出題内容 »
以下の八甲田山の紹介文に照らして、次の1.～3.の記述が本文と一致するか否かを「はい」または「いいえ」で答え、判断の決め手となる本文の語句をそのまま引用して示してください。
1. 八甲田山の主峰である「大岳」の標高は1,585mである。
2. 八甲田山は青森県青森市の北部に位置している。
3. 八甲田山は12の山々からなる複数火山の総称である。

【八甲田山の観光ガイド】圧倒されるほど豊かな自然を五感で楽しむ

【八甲田山の観光ガイド】圧倒されるほど豊かな自然を五感で楽しむ

更新 :
筆者 : GOOD LUCK TRIP

青森県青森市の南部に位置するのが「八甲田山」であり、大小ある山々を総称したものだ。
日本百名山のひとつに数えられ、美しい景色を見ながらのハイキングや登山などが魅力。複数のコースが整備されているため、技術や体力に合わせて楽しめる。
この記事では「八甲田山」へのアクセスやお勧めの観光シーズンを中心に、「八甲田山」の見どころを詳しく紹介していく。
この記事を読めば、「八甲田山」の楽しみ方や魅力を余すことなく理解できるはずだ。

八甲田山ってどんなところ?

青森県青森市に位置し、その南側にそびえる「大岳」を主峰とした18の山々からなる複数火山の総称が「八甲田山」。
1,585mを誇る主峰の「大岳」を筆頭に、「高田大岳」や「井戸岳」などが「八甲田山」の代表的な山岳だ。
日本百名山に選ばれており、豊かな自然景観を楽しめることが最大の魅力。
渓谷や滝といった定番の見どころから、噴気孔跡や温泉など火山群ならではの特徴も多い。
湿地帯が点在しており、湿原植物の観察も「八甲田山」を楽しむ方法のひとつ。
美しい自然景観に囲まれながら登山やハイキングができるとあって、アウトドア好きから高い人気と評価を得ている。
登山道がしっかりと整備されているので、初心者でも登山やハイキングを楽しみやすい。
さらに上級者でも楽しめるよう、複数の登山コースが用意されている点も嬉しいポイントだ。

抽出データ »

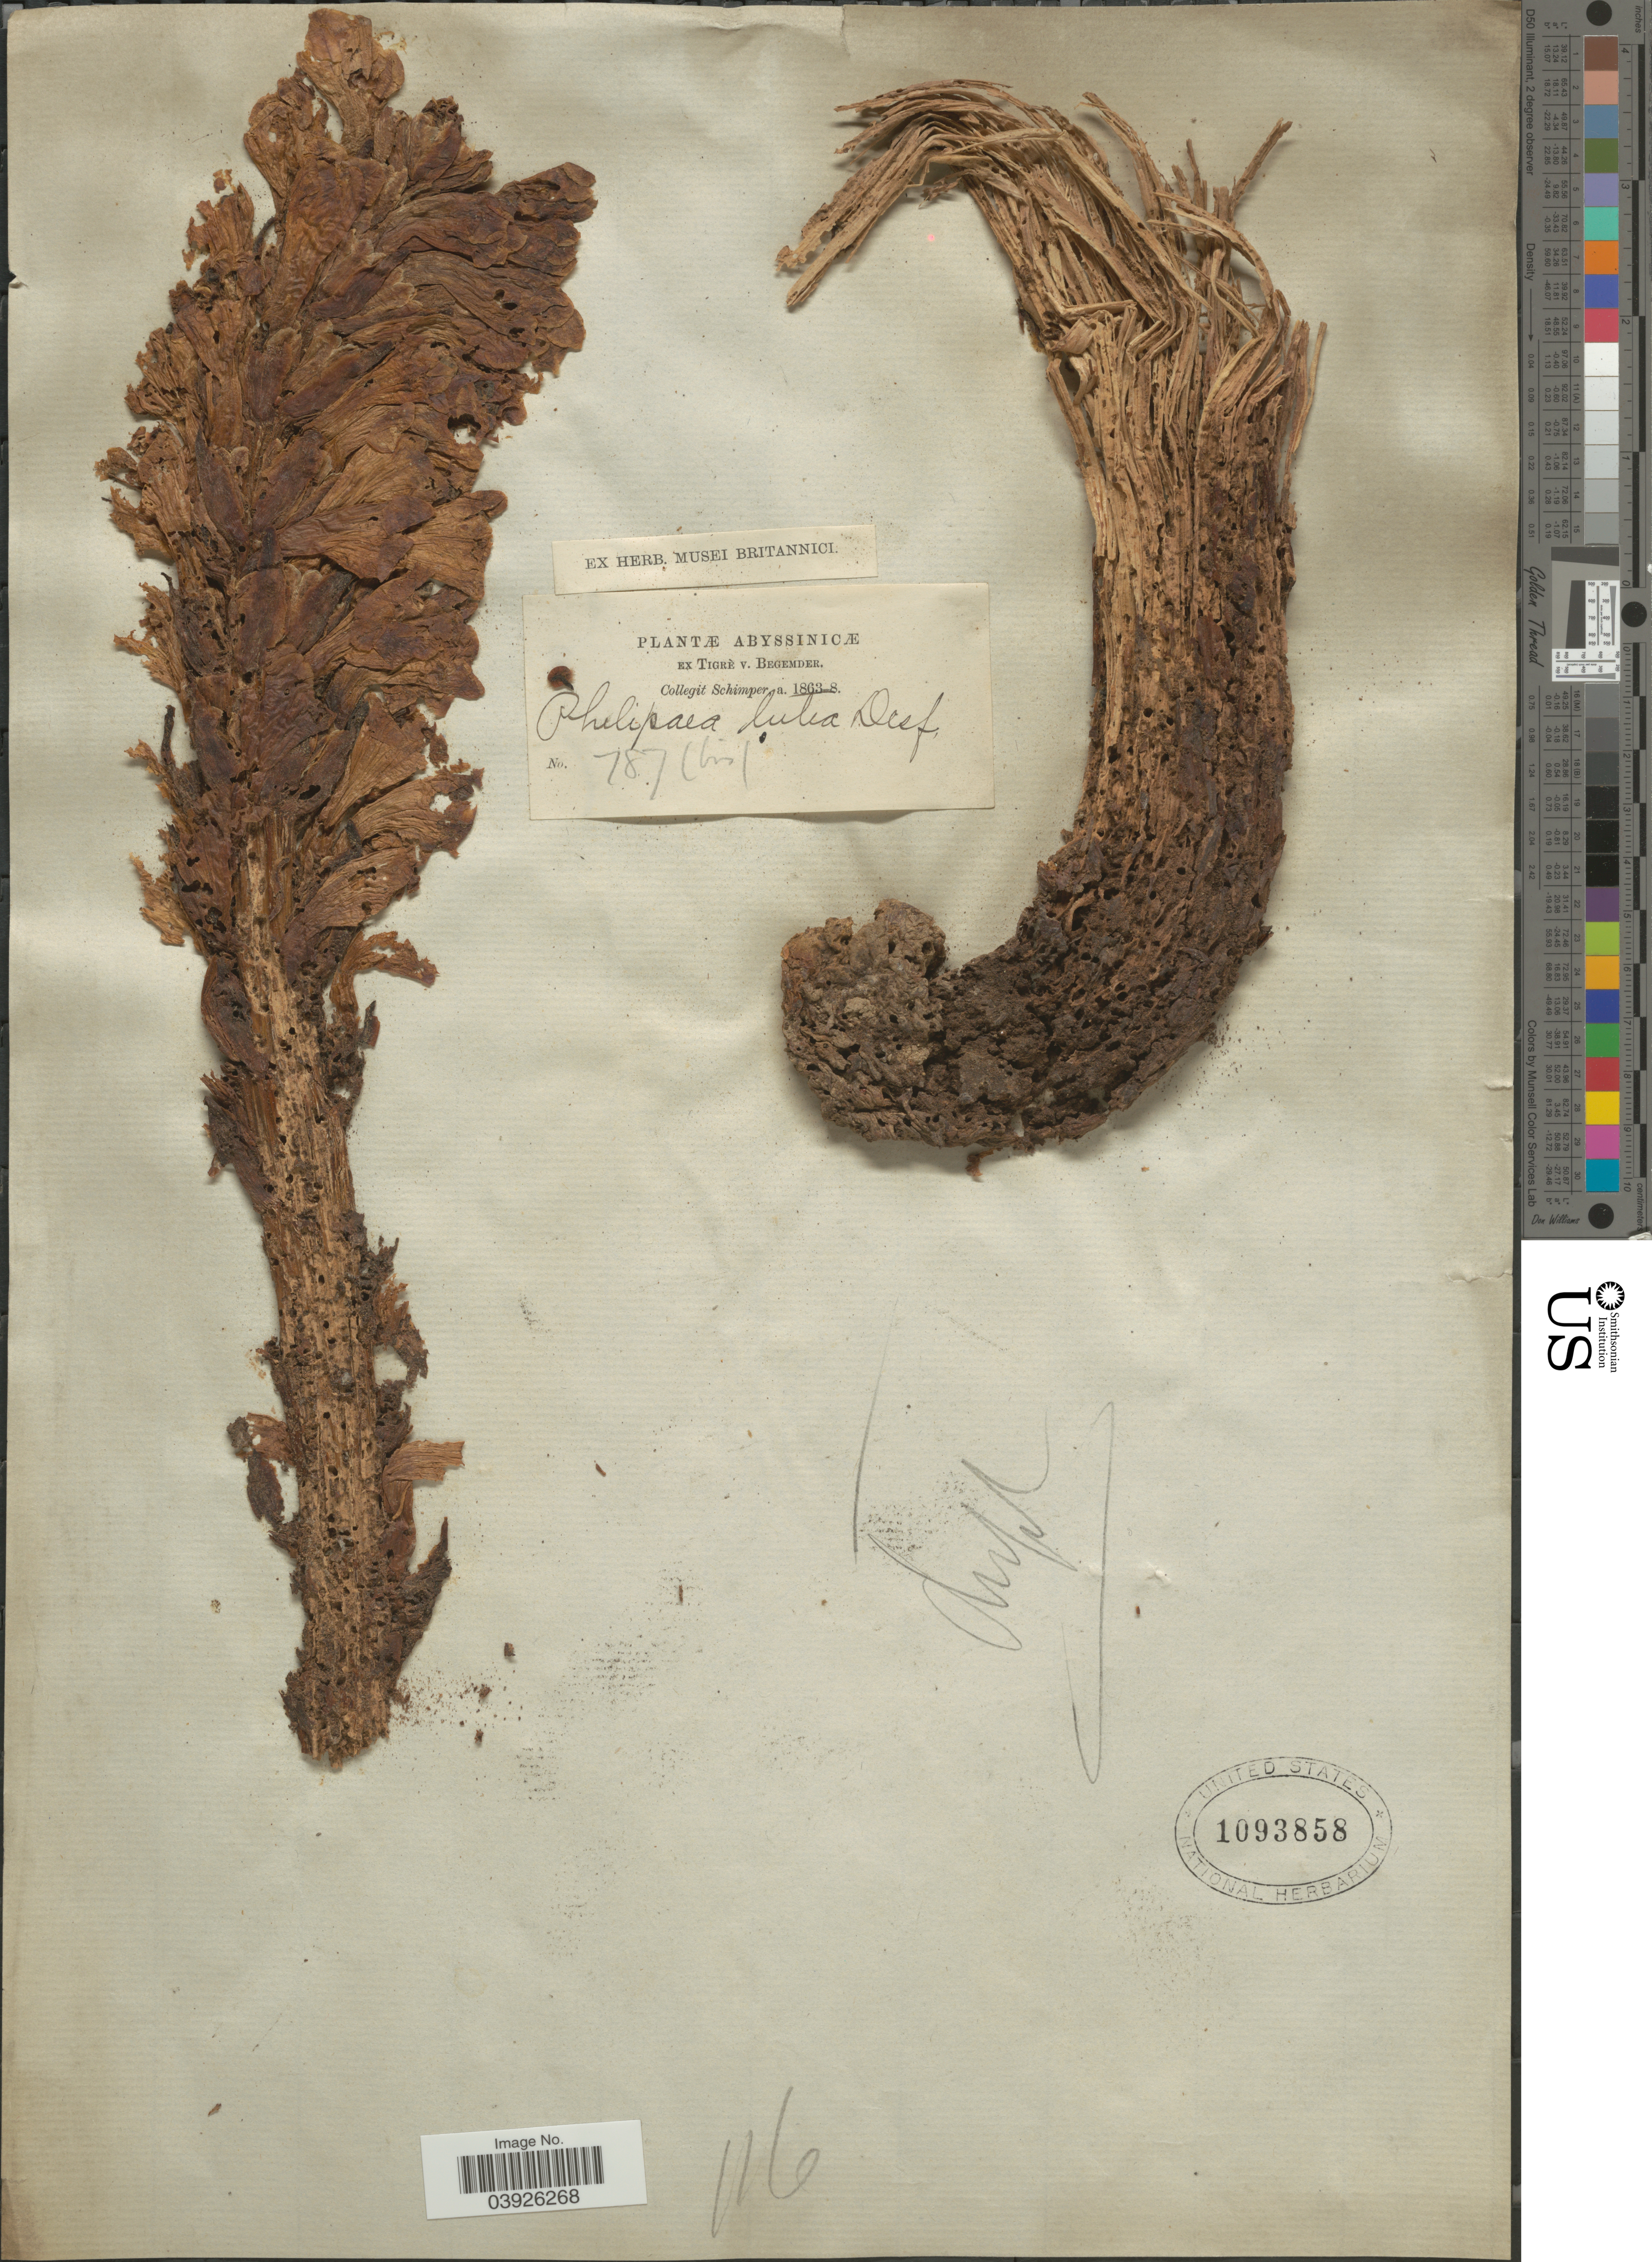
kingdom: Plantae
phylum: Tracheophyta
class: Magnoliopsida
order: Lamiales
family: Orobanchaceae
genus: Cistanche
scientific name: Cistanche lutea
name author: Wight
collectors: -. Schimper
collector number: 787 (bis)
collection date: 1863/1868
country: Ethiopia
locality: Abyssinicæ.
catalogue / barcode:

解答例 »
1. はい。『1,585mを誇る主峰の「大岳」を筆頭に』
2. いいえ。『青森県青森市の南部に位置するのが「八甲田山」であり』
3. いいえ。『「大岳」を主峰とした18の山々からなる複数火山の総称が「八甲田山」』